> Work required:
Print the lines in the listing below starting at the line with "Detect all text" and ending at the line with "Where are the", both included. Reproduce them exactly and omit every picture.

> Records:
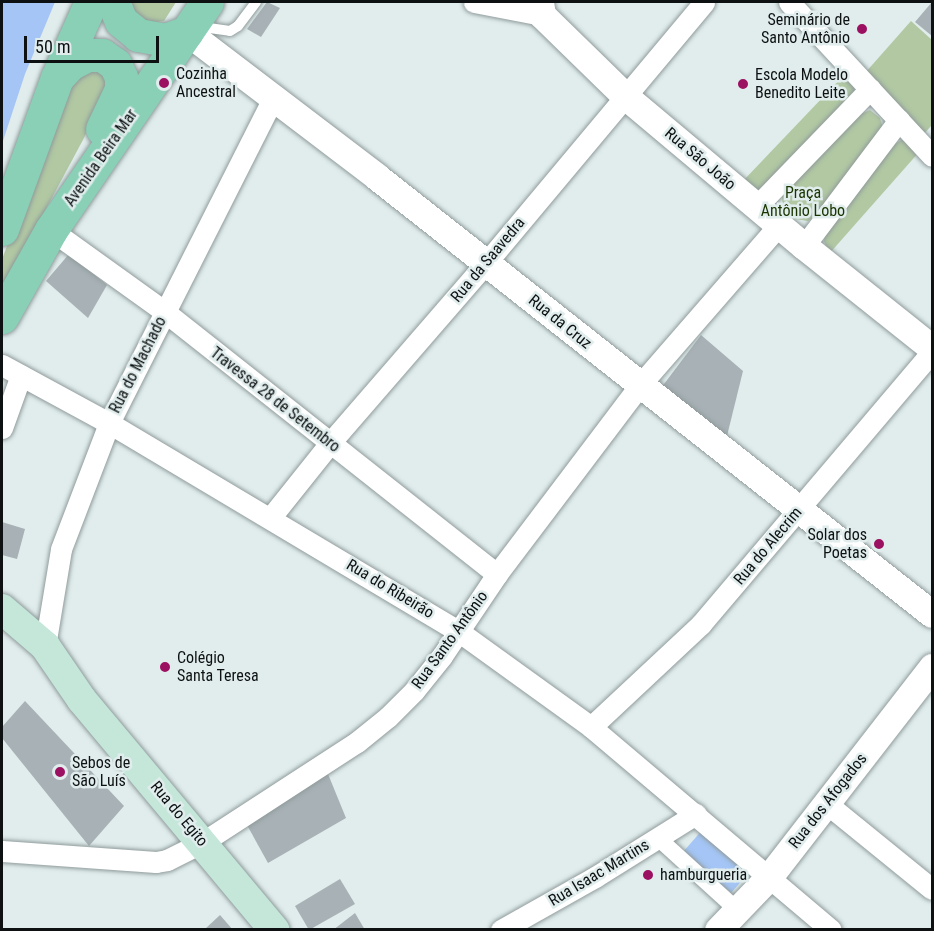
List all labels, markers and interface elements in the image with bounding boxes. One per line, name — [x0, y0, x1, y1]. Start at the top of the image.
place label: Seminário de Santo Antônio — [761, 10, 850, 48]
marker: Seminário de Santo Antônio — [855, 22, 869, 36]
scale bar — [27, 24, 162, 62]
text: 50 m — [35, 36, 70, 57]
place label: Cozinha Ancestral — [176, 64, 236, 102]
place label: Escola Modelo Benedito Leite — [755, 65, 848, 103]
marker: Cozinha Ancestral — [157, 76, 171, 90]
marker: Escola Modelo Benedito Leite — [736, 77, 750, 91]
street label: Avenida Beira Mar — [60, 106, 142, 210]
street label: Rua São João — [661, 124, 739, 194]
park label: Praça Antônio Lobo — [761, 183, 845, 221]
street label: Rua da Saavedra — [447, 214, 529, 306]
street label: Rua da Cruz — [525, 291, 595, 353]
street label: Rua do Machado — [105, 314, 171, 416]
street label: Travessa 28 de Setembro — [206, 343, 344, 457]
street label: Rua do Alecrim — [730, 503, 806, 589]
place label: Solar dos Poetas — [808, 525, 867, 563]
marker: Solar dos Poetas — [872, 537, 886, 551]
street label: Rua do Ribeirão — [343, 555, 437, 623]
street label: Rua Santo Antônio — [408, 587, 492, 693]
place label: Colégio Santa Teresa — [177, 648, 259, 686]
marker: Colégio Santa Teresa — [158, 660, 172, 674]
street label: Rua dos Afogados — [785, 750, 871, 852]
place label: Sebos de São Luís — [72, 753, 130, 791]
marker: Sebos de São Luís — [53, 765, 67, 779]
street label: Rua do Egito — [146, 778, 212, 850]
street label: Rua Isaac Martins — [545, 835, 653, 911]
place label: hamburgueria — [660, 865, 747, 885]
marker: hamburgueria — [641, 868, 655, 882]

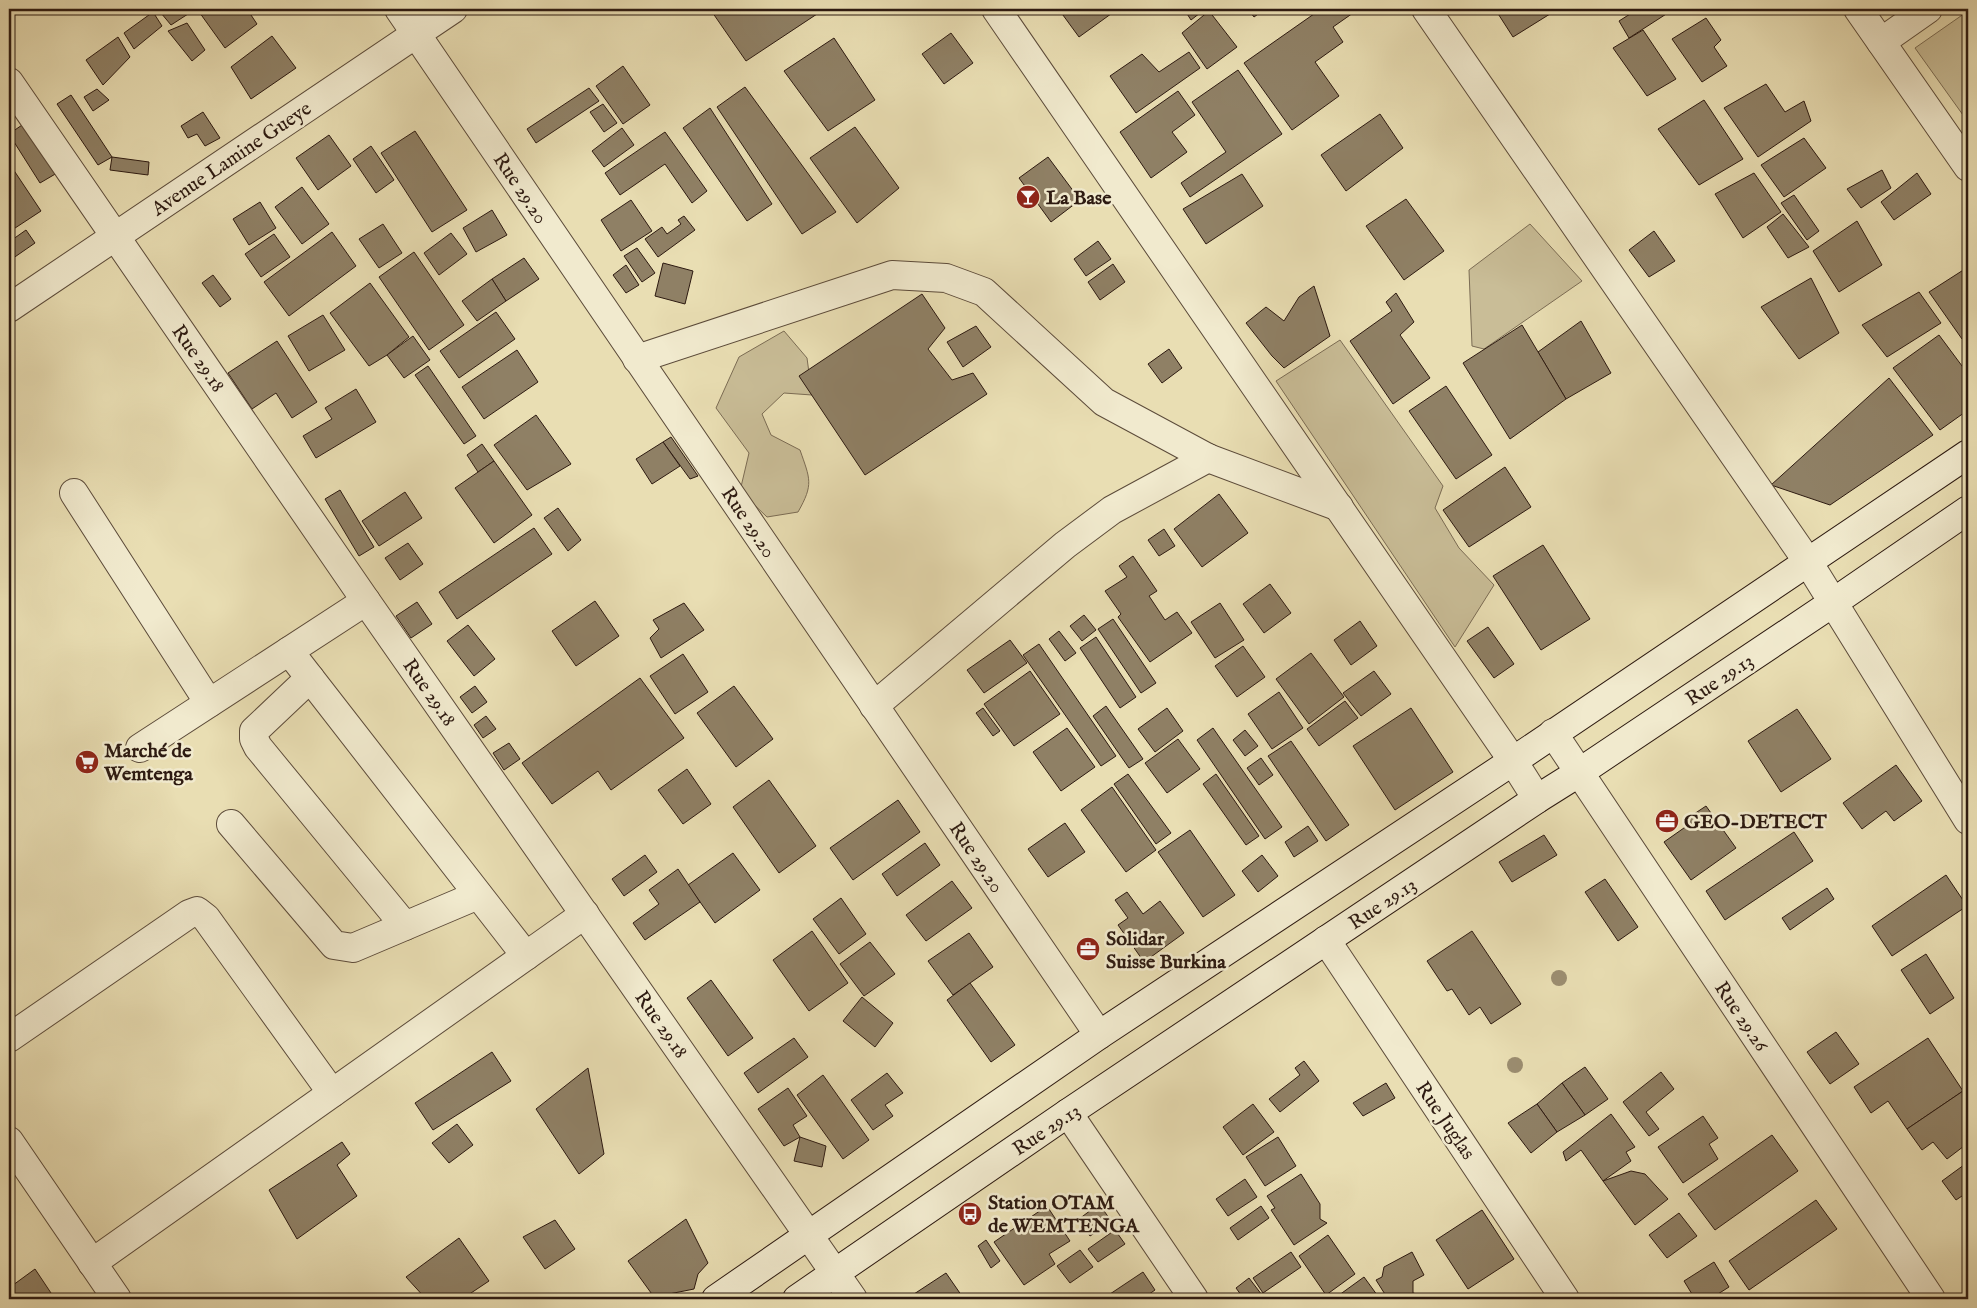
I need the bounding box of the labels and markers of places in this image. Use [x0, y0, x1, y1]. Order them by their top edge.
bar icon: La Base [1015, 184, 1041, 210]
place label: La Base [1046, 186, 1112, 211]
place label: Marché de Wemtenga [103, 739, 193, 787]
supermarket icon: Marché de Wemtenga [74, 749, 100, 775]
office icon: GEO-DETECT [1654, 808, 1680, 834]
place label: GEO-DETECT [1684, 810, 1827, 835]
place label: Solidar Suisse Burkina [1106, 927, 1226, 975]
office icon: Solidar Suisse Burkina [1075, 936, 1101, 962]
place label: Station OTAM de WEMTENGA [988, 1191, 1140, 1239]
bus stop icon: Station OTAM de WEMTENGA [957, 1201, 983, 1227]

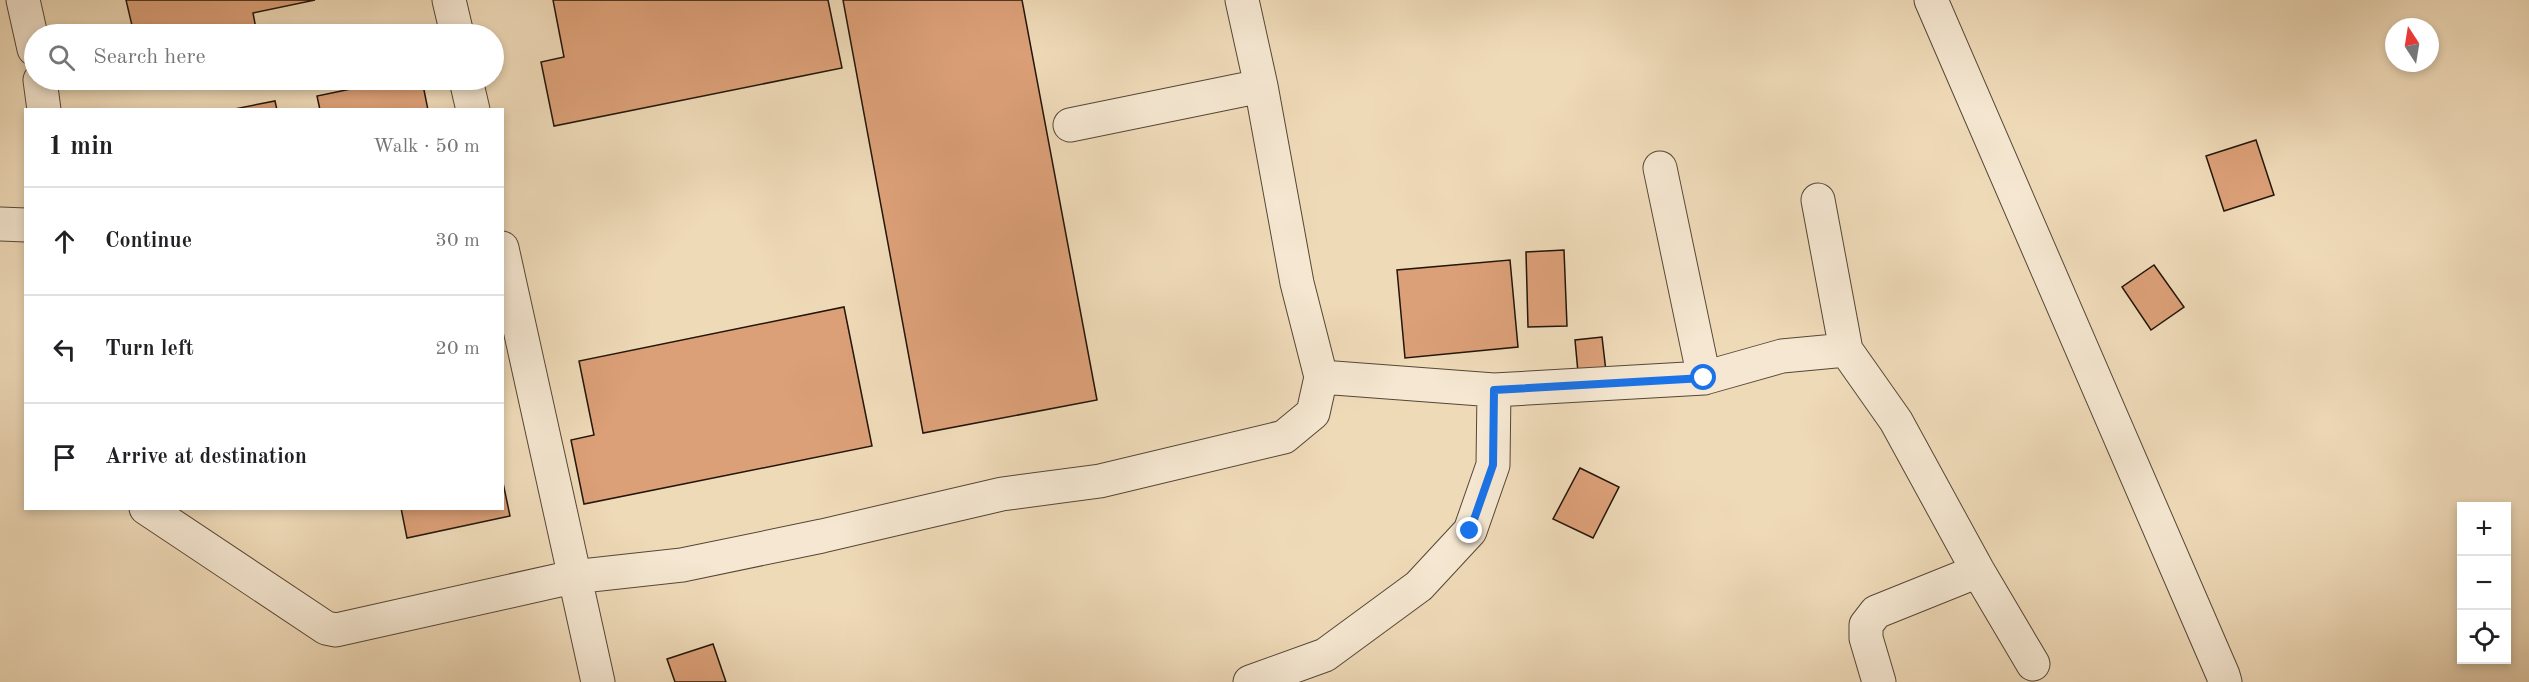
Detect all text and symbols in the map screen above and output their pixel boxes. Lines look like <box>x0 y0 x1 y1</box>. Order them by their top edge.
north arrow <box>2385 18 2439 72</box>
search box <box>24 24 504 90</box>
icon: search <box>45 41 78 74</box>
text: Search here <box>93 46 206 68</box>
text: 1 min <box>48 134 113 160</box>
text: Walk · 50 m <box>373 137 480 157</box>
icon: ahead <box>48 225 81 258</box>
text: Continue <box>105 230 192 252</box>
text: 30 m <box>435 231 480 251</box>
icon: left <box>48 333 81 366</box>
text: Turn left <box>105 338 194 360</box>
text: 20 m <box>435 339 480 359</box>
route start <box>1690 364 1716 390</box>
icon: arrive <box>48 441 81 474</box>
text: Arrive at destination <box>105 446 307 468</box>
map controls <box>2457 502 2511 664</box>
button: + <box>2457 502 2511 556</box>
route end <box>1456 517 1482 543</box>
button: − <box>2457 556 2511 610</box>
button: locate <box>2457 610 2511 664</box>

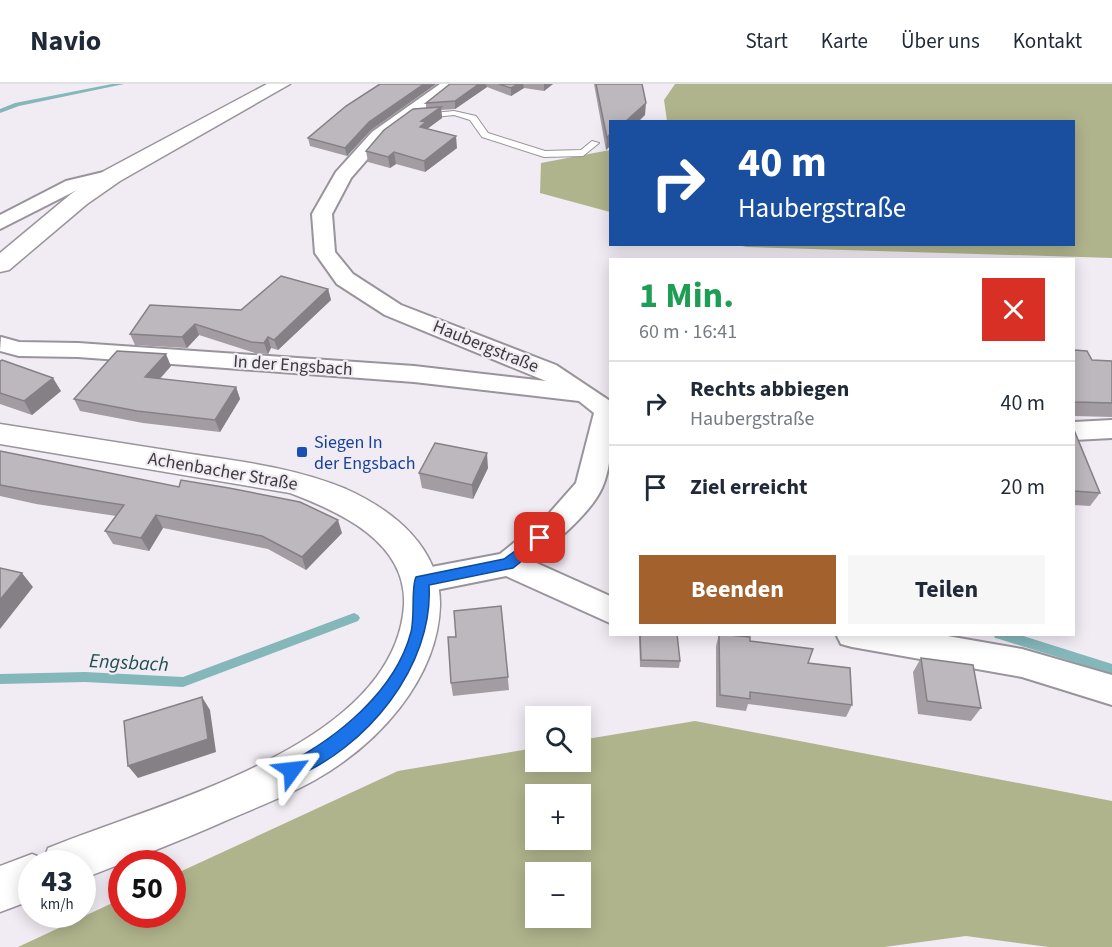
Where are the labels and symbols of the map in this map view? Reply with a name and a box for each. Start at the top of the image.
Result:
street label: Haubergstraße [429,314,543,379]
street label: In der Engsbach [232,349,354,382]
place label: Siegen In der Engsbach [314,430,416,476]
marker: Siegen In der Engsbach [295,445,309,459]
street label: Achenbacher Straße [146,446,300,497]
pin [514,512,565,563]
water label: Engsbach [88,647,170,679]
position arrow [260,738,324,802]
speed limit sign: 50 [108,850,186,928]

> Reply:
Detect all text and symbols in the map screen above and output their pixel boxes. Lines look like <box>x0 y0 x1 y1</box>. Order them by their top edge.
north arrow <box>2385 18 2439 72</box>
search box <box>24 24 504 90</box>
icon: search <box>45 41 78 74</box>
text: Search here <box>93 46 206 68</box>
text: 1 min <box>48 134 113 160</box>
text: Walk · 50 m <box>373 137 480 157</box>
icon: ahead <box>48 225 81 258</box>
text: Continue <box>105 230 192 252</box>
text: 30 m <box>435 231 480 251</box>
icon: left <box>48 333 81 366</box>
text: Turn left <box>105 338 194 360</box>
text: 20 m <box>435 339 480 359</box>
route start <box>1690 364 1716 390</box>
icon: arrive <box>48 441 81 474</box>
text: Arrive at destination <box>105 446 307 468</box>
map controls <box>2457 502 2511 664</box>
button: + <box>2457 502 2511 556</box>
route end <box>1456 517 1482 543</box>
button: − <box>2457 556 2511 610</box>
button: locate <box>2457 610 2511 664</box>

Where are the labels and symbols of the map in this map view? Reply with a name and a box for each. Start at the top of the image.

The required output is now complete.